Vanita Gupta was confirmed for the number three spot at the Justice Department in a narrow 51-49 vote.
Vice President Kamala Harris was on hand for a procedural vote Wednesday morning in case she was needed for a possible 50-50 tie.
Her vote, however, wasn’t necessary after Murkowski broke with her Republican colleagues and backed Gupta, first on a vote to move her nomination forward and then on the final confirmation.
Gupta is the first woman of color and first civil rights lawyer to hold to hold the DoJ position.
Other Republicans were united in their opposition to Gupta, citing her history of advocating for progressive policies, but Murkowski said she would give her the benefit of the doubt.
‘I asked her point blank, ‘Why do you want this? Is this worth it?’ Because this has clearly been very hard on her as a nominee,’ Murkowski said in a speech on the Senate floor. ‘And she paused and reflected a moment, and just spoke to how she feels called to serve in a very personal way that I thought was impactful.’

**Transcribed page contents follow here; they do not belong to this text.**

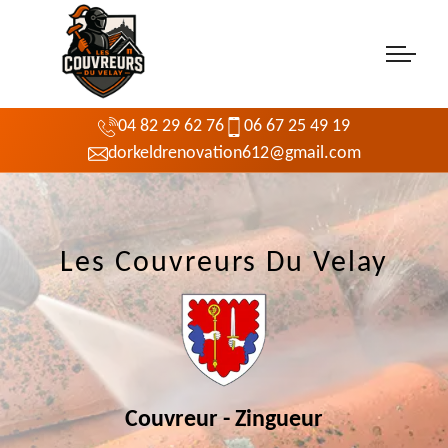
04 82 29 62 76
06 67 25 49 19
dorkeldrenovation612@gmail.com
Les Couvreurs Du Velay
Couvreur - Zingueur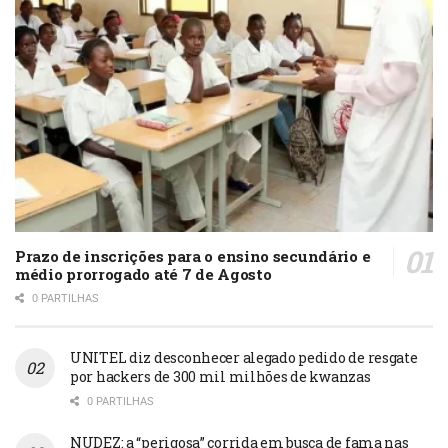
Prazo de inscrições para o ensino secundário e
médio prorrogado até 7 de Agosto
0 PARTILHAS
UNITEL diz desconhecer alegado pedido de resgate
por hackers de 300 mil milhões de kwanzas
0 PARTILHAS
NUDEZ: a “perigosa” corrida em busca de fama nas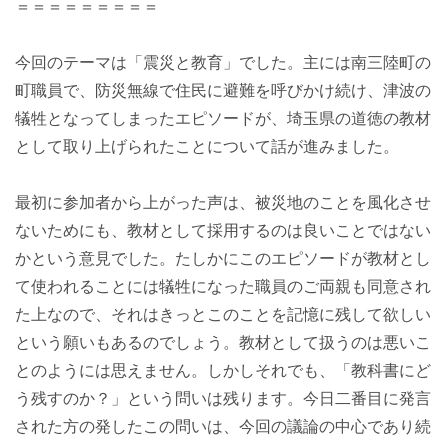
＝＝＝＝＝＝＝＝＝
今回のテーマは「震災と教育」でした。主には南三陸町の
町職員で、防災無線で住民に避難を呼びかけ続け、津波の
犠牲となってしまったエピソードが、埼玉県の道徳の教材
として取り上げられたことについて話が進みました。
最初に参加者から上がった声は、被災地のことを風化させ
ないためにも、教材として採用するのは良いことではない
かという意見でした。たしかにこのエピソードが教材とし
て使われることには犠牲になった職員のご両親も同意され
た上なので、それはきっとこのことを記憶に残して欲しい
という願いもあるのでしょう。教材として扱うのは悪いこ
とのようには思えません。しかしそれでも、「教科書にど
う残すのか？」という問いは残ります。今日二番目に発言
された方の発したこの問いは、今回の議論の中心であり続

‘I am going to give the benefit of the doubt to a woman who I believe has demonstrated throughout her professional career to be deeply, deeply committed to matters of justice,’ Murkowski added.
Her vote also came after groups representing Alaska Native women, survivors of domestic violence and other communities said they supported Gupta’s nomination.

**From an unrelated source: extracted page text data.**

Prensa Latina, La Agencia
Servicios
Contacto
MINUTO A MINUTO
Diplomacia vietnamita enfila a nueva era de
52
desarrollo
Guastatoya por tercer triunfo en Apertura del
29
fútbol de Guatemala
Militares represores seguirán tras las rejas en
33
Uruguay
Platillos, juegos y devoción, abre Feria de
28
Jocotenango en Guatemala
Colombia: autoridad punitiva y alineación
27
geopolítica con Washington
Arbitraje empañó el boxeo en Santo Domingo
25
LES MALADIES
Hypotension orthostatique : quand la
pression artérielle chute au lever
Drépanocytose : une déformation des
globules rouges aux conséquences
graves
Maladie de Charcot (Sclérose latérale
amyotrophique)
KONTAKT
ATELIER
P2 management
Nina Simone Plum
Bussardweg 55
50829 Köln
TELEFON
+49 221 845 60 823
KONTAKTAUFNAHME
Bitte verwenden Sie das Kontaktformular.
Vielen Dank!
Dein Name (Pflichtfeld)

Republican Senator Lisa Murkowski broke ranks and voted for President Joe Biden’s nominee for associate attorney general
Vanita Gupta was confirmed for the number three spot at the Justice Department in a 51-49 vote after nearly united GOP opposition against her for her support of progressive policies
Gupta sparked Republican fury for her past statements on Twitter criticizing members of their party and her comments on police reform during Black Lives Matter protests.
Gupta, in her confirmation hearings, denied she ever supported the defund the police movement.
‘I do not support defunding police,’ she said at the March hearing.
But a Washington Post fact check found that during her time as the head of the Leadership Conference on Civil and Human Rights advocacy group, Gupta was a high-profile critic of then-President Donald Trump and recommended a series of police changes during a Senate hearing last year.
She testified to the Senate Judiciary Committee in July 2020 that it was ‘critical for state and local leaders to heed calls from Black Lives Matter and Movement for Black Lives activists to decrease police budgets and the scope, role and responsibility of police in our lives’ and called for ‘shifting our approach to public safety away from exclusive investments in criminalization and policing toward investments in economic opportunity, education, health care and other public benefits.’
The Post found that to match the call to defund the police.
But Gupta was voted out of committee and then approved by the full Senate.
Democrats celebrated her confirmation.
‘Not only is Ms. Gupta the first woman of color to ever be nominated to the position, she is the first civil rights attorney ever to be nominated to the position — the third-ranking official in the Justice Department,’ Senate Democratic Leader Chuck Schumer said.
Biden praised Gupta on Tuesday night in his remarks after Derek Chauvin was found guilty on three counts of murder and manslaughter in the death of George Floyd.
He said Gupta was one of his Justice Department nominees ‘who are eminently qualified, highly respected lawyers who have spent their entire careers fighting to advance racial equity and justice.’
Biden noted Gupta and Kristen Clarke, his nominee to head the DoJ’s Civil Rights Division, have the ‘experience and the skill necessary to advance our administration’s priorities to root out unconstitutional policing and reform our criminal justice system, and they deserve to be confirmed.’
President Biden praised Gupta as one of his Justice Department nominees ‘who are eminently qualified, highly respected lawyers who have spent their entire careers fighting to advance racial equity and justice’
As associate attorney general at the Biden’s Justice Department, Gupta will play a pivotal role in supervising the department’s civil rights work, including an investigation announced by Attorney General Merrick Garland on Wednesday into policing practices in Minneapolis following the murder of Floyd.
She will also be involved with overseeing the department’s civil, antitrust and environment and natural resources divisions.
Gupta served as acting assistant attorney general of the Civil Rights Division during the Obama administration, during which time she oversaw high-profile investigations into systemic abuses by police departments in Baltimore and Ferguson, Missouri.
She faced a fraught confirmation process amid attacks by right-wing groups.
Republicans also criticized her.
‘This nomination has revealed a lengthy trail of radical claims and hasty backtracks,’ the Senate’s top Republican, Mitch McConnell, said on Wednesday ahead of the confirmation vote.
‘She’s levied attacks on members of this body, and during the confirmation process, she employed the loosest possible interpretation of her oath to deliver honest testimony,’ McConnell noted.